Das zweite Department für Innere Medizin und Intensivmedizin fällt der Auflösung zum Opfer. Die bestehenden Betten werden mit gleichbleibender Anzahl in der Abteilung zusammengeführt. Es bleibe insgesamt bei 82 Betten und auch das Leistungsspektrum werde sich nicht verändern. „Personell wird es keine Abstriche geben. Es wird dann eben statt eines Departmentleiters einen leitenden Oberarzt geben“, bemerkt Schaflinger.

Innere Medizin wird ausgeschrieben

Grund für die Auflösung der Departments sei der Krankenanstaltenplan, dem man nun Rechnung trage. „Für das LKH Hochsteiermark war es ein Meilenstein, dass wir es geschafft haben, die Onkologie und Hämatologie aus der Inneren Medizin durch ein eigenes Primariat herauszulösen. Seit 2004 war es auch ein Departement der Inneren Medizin. Erst seit Juni 2023 ist die Abteilung eigenständig mit Primarius Thamer Sliwa an der Spitze.

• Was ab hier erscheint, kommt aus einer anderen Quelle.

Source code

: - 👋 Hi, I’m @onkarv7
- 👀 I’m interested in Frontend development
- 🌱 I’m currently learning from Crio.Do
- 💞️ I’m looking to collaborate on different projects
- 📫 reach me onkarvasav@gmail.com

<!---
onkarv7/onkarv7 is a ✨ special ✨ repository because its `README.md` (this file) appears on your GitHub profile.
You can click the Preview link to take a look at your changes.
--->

Mit dem Funktionswechsel von Heinrich Leskwoschek wird auch die Neubesetzung der Gesamtleitung der Inneren Medizin schlagend. Diese Stelle werde laut Schaflinger noch heuer ausgeschrieben. Spannend dabei aber sind Gerüchte, dass in Graz schon ein Name konkret mit der Abteilungsleitung ins Spiel gebracht wird. Diese Person soll auch große Expertise im Fachgebiet Onkologie haben.

Nach Plan laufe auf jeden Fall die Errichtung der Abteilung für Psychiatrie am Standort Bruck. „Da schaut es im Moment so aus, dass wir Ende 2027 schon in Betrieb gehen können. Auch die Übersiedelung der Pulmologie von Leoben nach Bruck sei im Plan. In Leoben ist erfreulich, dass wir ab Herbst dieses Jahres alle neun OP-Tische nutzen können, weil wir genügend Anästhesisten haben“, so Schaflinger. Das habe auch Auswirkungen auf die Anzahl der Operationen, die dann schneller erfolgen können.